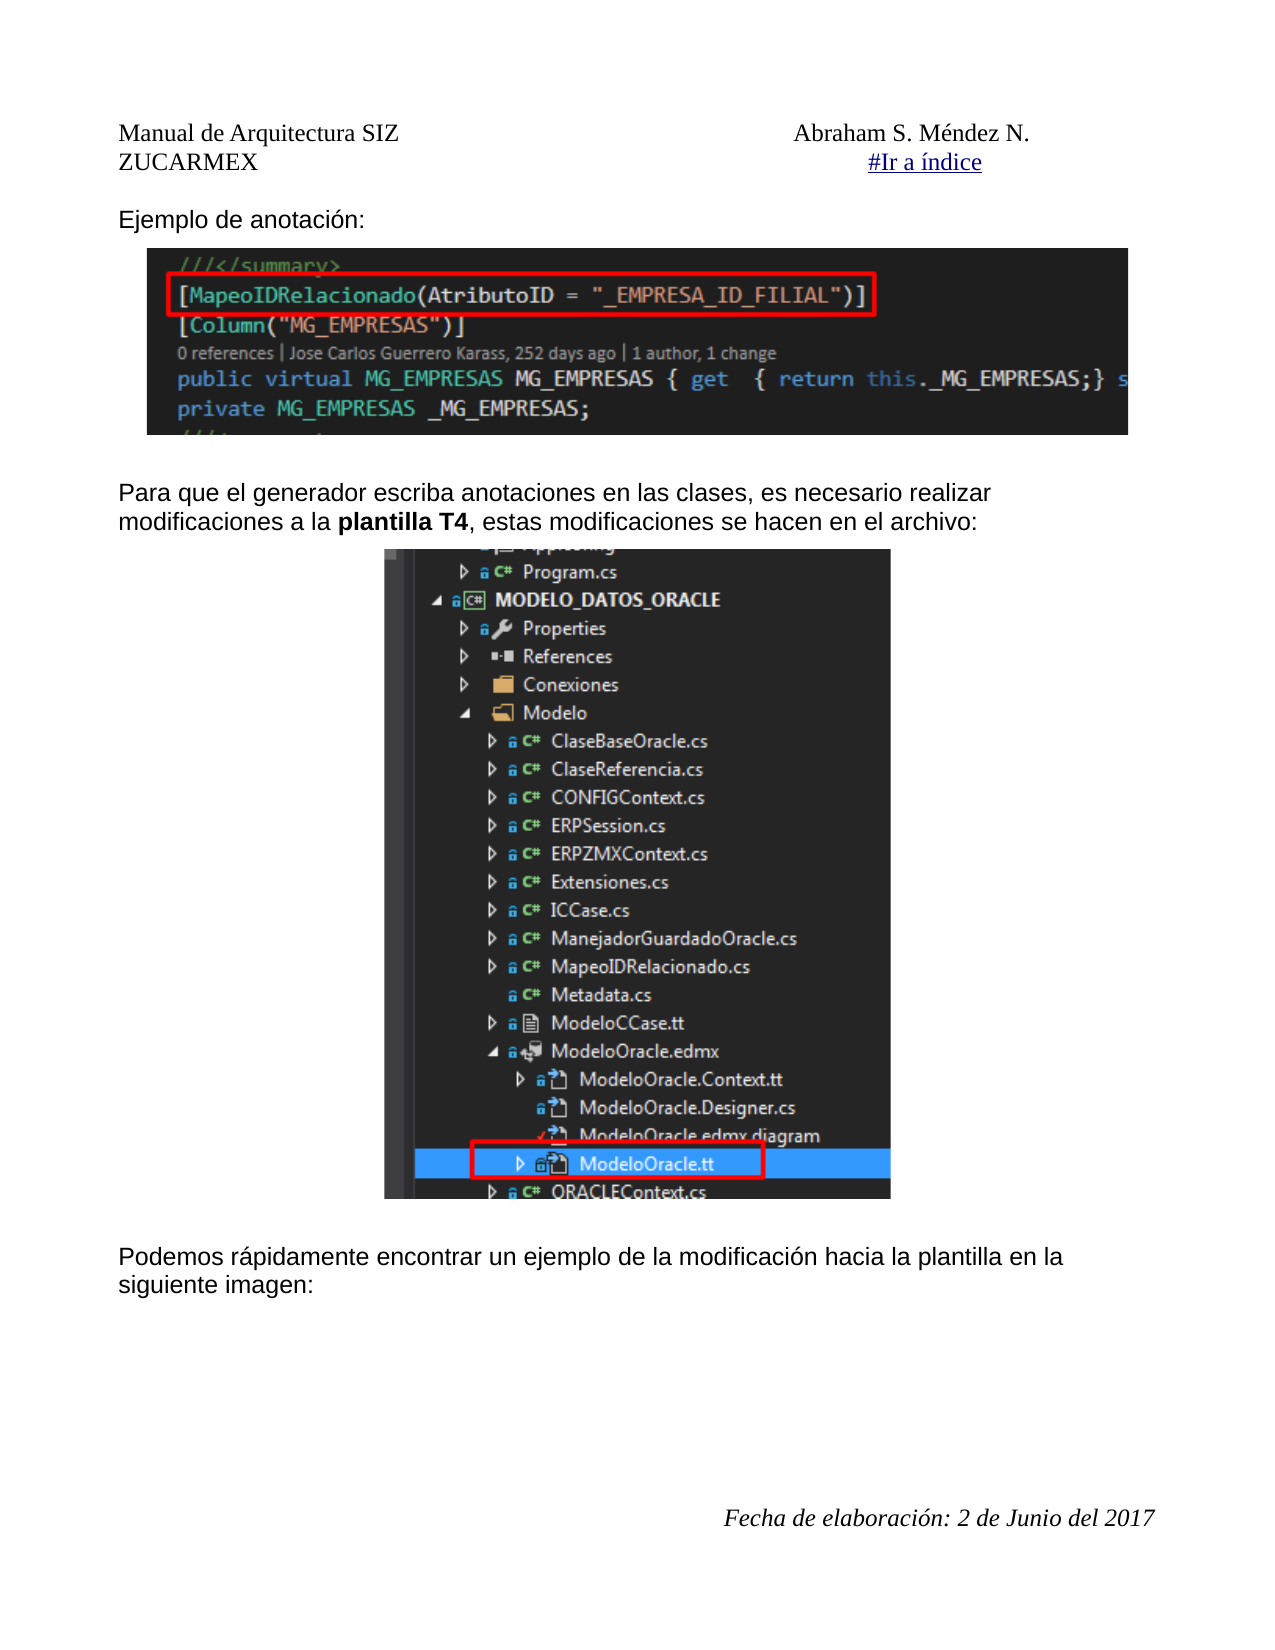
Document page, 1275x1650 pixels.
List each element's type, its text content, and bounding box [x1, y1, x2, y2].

picture [146, 248, 1129, 435]
text Ejemplo de anotación: [118, 205, 1157, 234]
picture [384, 549, 891, 1199]
text Podemos rápidamente encontrar un ejemplo de la modificación hacia la plantilla en la siguiente imagen: [118, 1242, 1157, 1299]
text Para que el generador escriba anotaciones en las clases, es necesario realizar modificaciones a la plantilla T4, estas modificaciones se hacen en el archivo: [118, 478, 1157, 535]
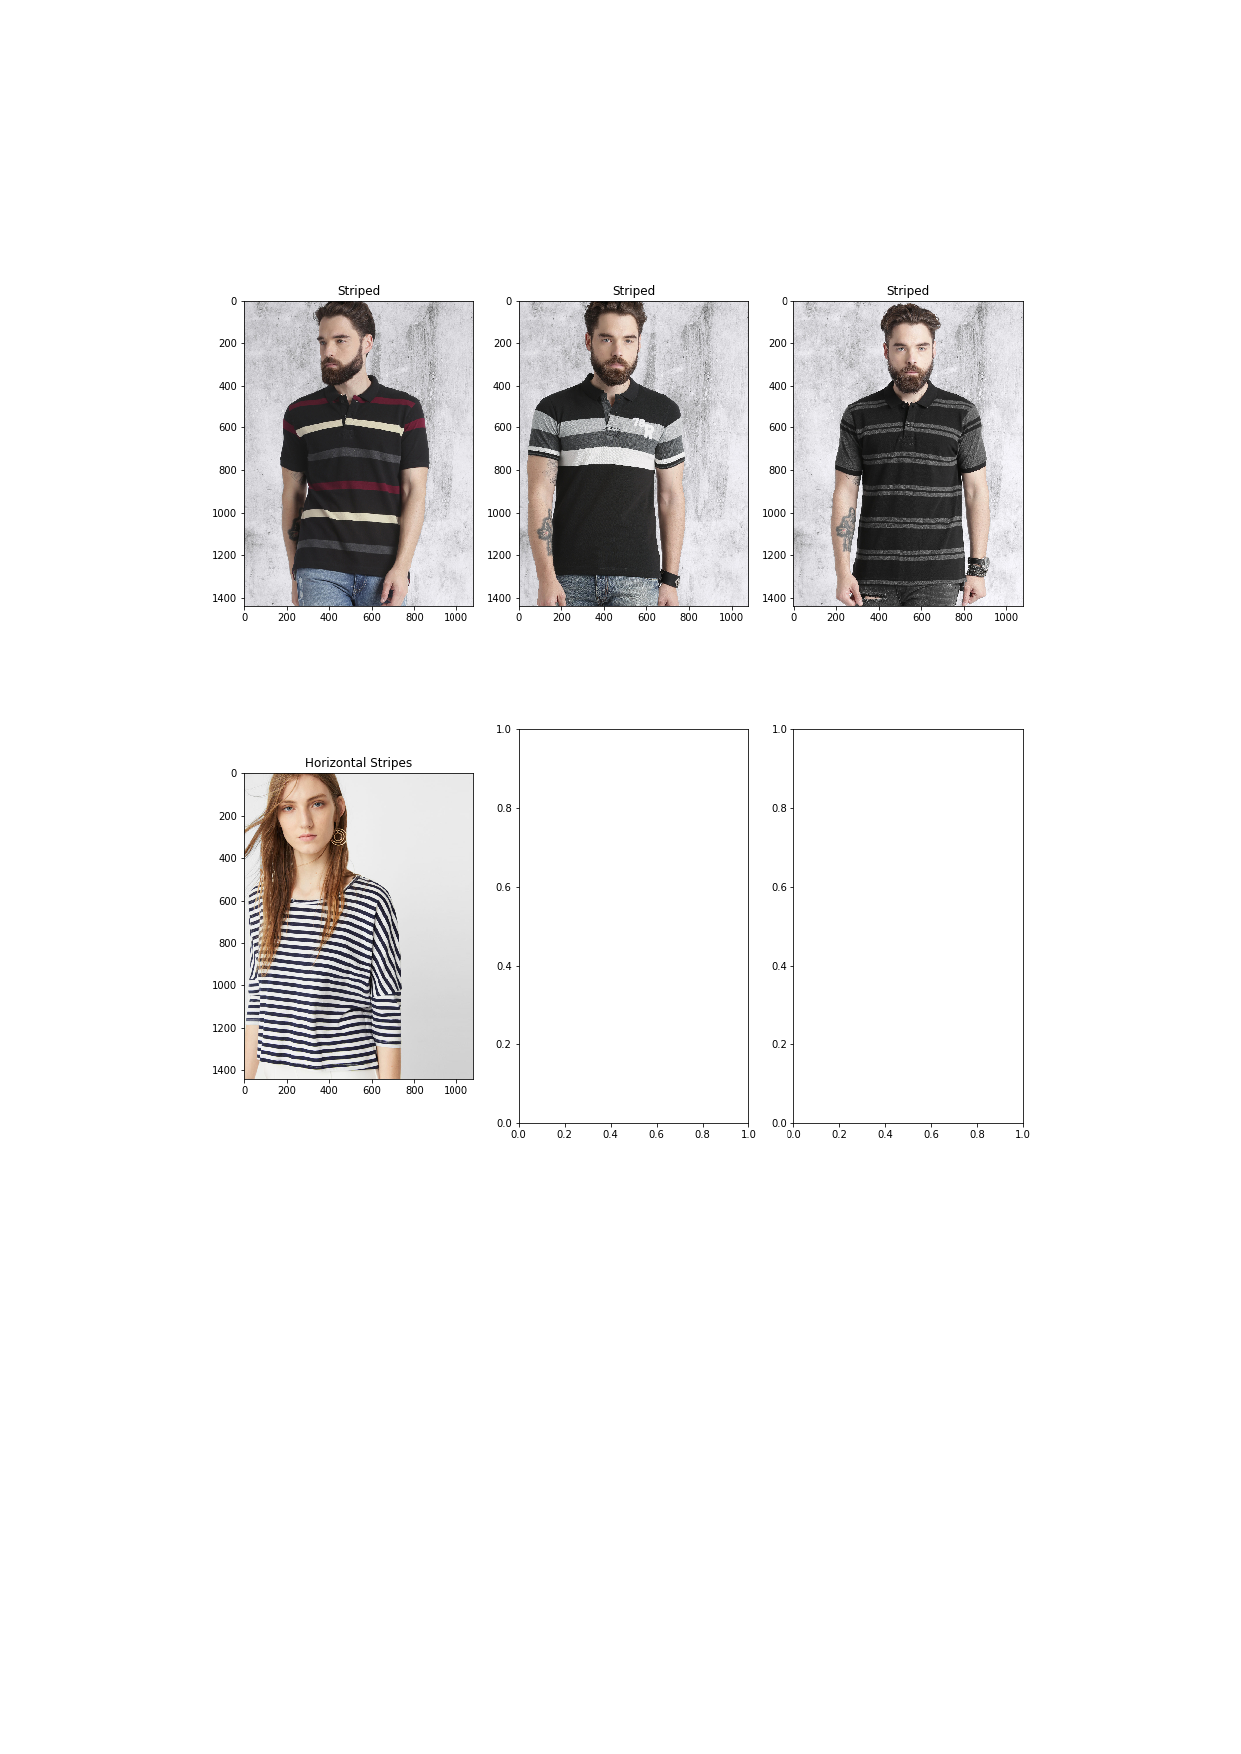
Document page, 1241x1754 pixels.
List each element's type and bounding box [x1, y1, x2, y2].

picture [118, 118, 1123, 1266]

● **Do this**
Copy the rows word for word, from their beginning through the line containing "text Para que", both ends included. Leave the images out of your answer.

● **Completed task**
Document page, 1275x1650 pixels.
List each element's type, its text content, and bounding box [x1, y1, x2, y2].

picture [146, 248, 1129, 435]
text Ejemplo de anotación: [118, 205, 1157, 234]
picture [384, 549, 891, 1199]
text Podemos rápidamente encontrar un ejemplo de la modificación hacia la plantilla en la siguiente imagen: [118, 1242, 1157, 1299]
text Para que el generador escriba anotaciones en las clases, es necesario realizar modificaciones a la plantilla T4, estas modificaciones se hacen en el archivo: [118, 478, 1157, 535]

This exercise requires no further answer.